Rethinking Reward Supervision: Rubric-Conditioned S... | AI Research

Rethinking Reward Supervision: Rubric-Conditioned Self-Distillation
This paper introduces Rubric-Conditioned Self-Distillation (RCSD), a new framework designed to improve how reasoning language models are trained. Currently, models are often trained using reinforcement learning with simple "pass/fail" rewards or by imitating a single "gold standard" reasoning path. The authors argue that these methods are limited: scalar rewards are too vague to explain why a model failed, and imitating a single path can be overly restrictive. RCSD instead uses structured rubrics—sets of specific criteria—to provide dense, token-level guidance that helps the model learn the underlying principles of a high-quality response rather than just memorizing a single answer.

A New Way to Guide Learning

The core innovation of RCSD is moving away from compressing feedback into a single number or a single reference trajectory.

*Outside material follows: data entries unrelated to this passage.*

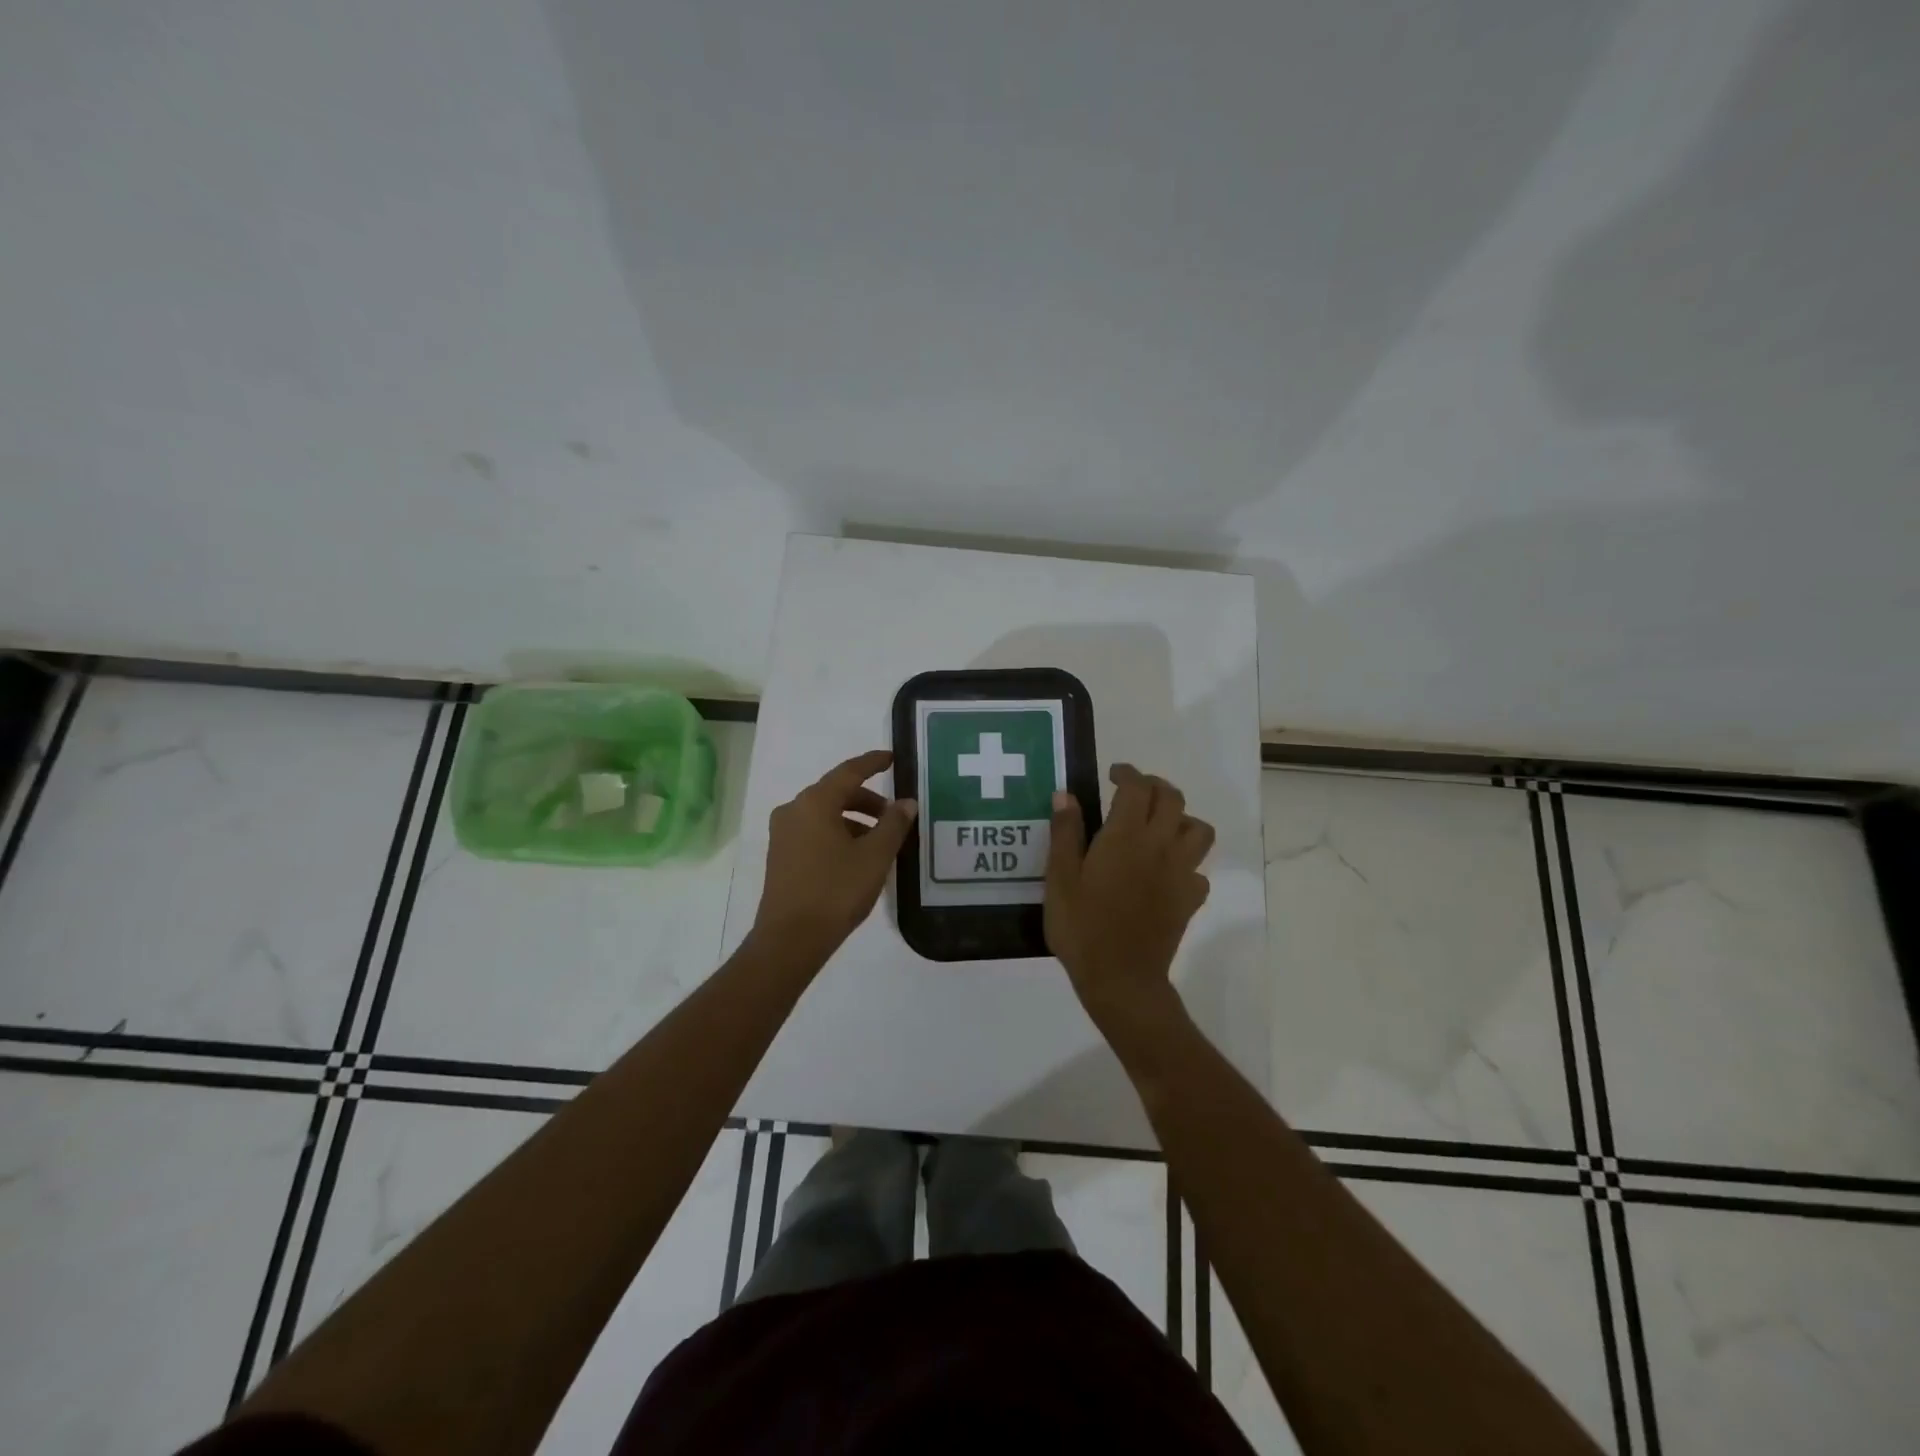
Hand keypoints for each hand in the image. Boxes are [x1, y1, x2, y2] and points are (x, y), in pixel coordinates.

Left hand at [752, 749, 917, 961]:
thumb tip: (907, 802)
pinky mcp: (781, 856)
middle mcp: (794, 810)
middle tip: (895, 814)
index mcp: (815, 803)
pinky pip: (815, 832)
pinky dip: (838, 834)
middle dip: (868, 799)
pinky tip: (858, 857)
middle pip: (836, 793)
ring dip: (854, 820)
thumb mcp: (874, 856)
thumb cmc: (836, 891)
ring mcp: (783, 834)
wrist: (790, 939)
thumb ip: (894, 824)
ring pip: (825, 814)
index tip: (892, 758)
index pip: (849, 771)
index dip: (872, 763)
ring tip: (881, 841)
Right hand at [1044, 764, 1214, 1023]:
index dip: (1127, 773)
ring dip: (1181, 820)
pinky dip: (1187, 863)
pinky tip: (1167, 873)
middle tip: (1133, 792)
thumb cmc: (1082, 927)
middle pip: (1173, 799)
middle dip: (1155, 786)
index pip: (1137, 787)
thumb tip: (1066, 795)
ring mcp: (1181, 873)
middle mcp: (1160, 846)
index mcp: (1125, 837)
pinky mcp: (1190, 900)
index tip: (1113, 774)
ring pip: (1199, 830)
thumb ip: (1065, 833)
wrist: (1121, 979)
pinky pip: (1199, 870)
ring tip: (1158, 827)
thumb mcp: (1060, 879)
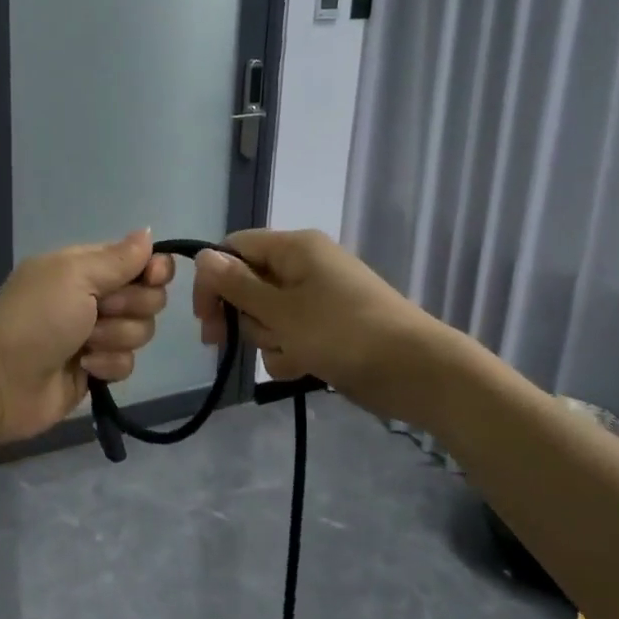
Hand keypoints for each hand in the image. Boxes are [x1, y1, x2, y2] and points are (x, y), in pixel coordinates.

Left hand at [0, 230, 174, 442]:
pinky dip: (108, 365)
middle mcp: (95, 297)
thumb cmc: (35, 318)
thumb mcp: (74, 276)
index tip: (152, 277)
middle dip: (131, 307)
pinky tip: (85, 368)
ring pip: (141, 331)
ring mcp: (96, 335)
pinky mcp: (97, 369)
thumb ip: (118, 258)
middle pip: (148, 297)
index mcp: (87, 267)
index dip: (154, 269)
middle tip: (100, 312)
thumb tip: (148, 232)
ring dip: (115, 337)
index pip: (140, 260)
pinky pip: (127, 363)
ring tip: (85, 345)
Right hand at [192, 229, 437, 416]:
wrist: (415, 371)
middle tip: (229, 342)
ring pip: (268, 317)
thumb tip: (203, 255)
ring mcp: (318, 299)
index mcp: (295, 248)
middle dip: (244, 317)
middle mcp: (305, 267)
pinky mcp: (328, 329)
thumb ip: (237, 285)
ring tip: (294, 353)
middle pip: (249, 285)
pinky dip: (290, 354)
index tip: (204, 319)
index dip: (213, 280)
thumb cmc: (343, 332)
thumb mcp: (281, 310)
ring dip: (270, 340)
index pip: (235, 248)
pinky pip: (291, 337)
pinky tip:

Instead, the framework treats rubrics as a "privileged" source of information. During training, a teacher model is given a rubric that outlines what a strong response should look like. This teacher then provides step-by-step, token-level feedback to a student model as it generates its own reasoning. This allows the student to receive nuanced, criterion-aware guidance that highlights exactly where it is succeeding or failing in real-time.

The Two-Stage Pipeline

To make this approach practical, the authors divide the training process into two distinct stages. In the first stage, they train a "rubric generator" that learns to create task-specific evaluation criteria for any given question. This allows the model to generate its own rubrics without needing human-written ones at test time. In the second stage, the reasoner uses these generated rubrics to guide its own learning. By separating the creation of criteria from the reasoning process, the model becomes more flexible and capable of handling complex tasks where there isn't just one "correct" way to think through a problem.

Performance and Results

The researchers tested RCSD across a variety of science reasoning benchmarks, including both verifiable tasks (like math or code) and open-ended, non-verifiable tasks. The results show that RCSD outperforms existing methods, including Group Relative Policy Optimization (GRPO) and standard On-Policy Self-Distillation (OPSD). On average, the method achieved a higher score than these baselines, with particularly strong performance in scientific reasoning tasks where simple outcome-based rewards often fail to capture the quality of the reasoning process.

Why This Matters

By using rubrics as a structured interface for supervision, the authors demonstrate that models can learn more effectively when they are taught the "what" and "why" of a good answer rather than just the "how." This approach helps solve the credit-assignment problem in machine learning, where it is often difficult to tell which specific part of a long reasoning chain led to an error. Because RCSD remains on-policy—meaning it learns from the model's own attempts rather than just following a fixed, pre-written path—it encourages the model to explore multiple valid ways to solve a problem while still adhering to the necessary quality criteria.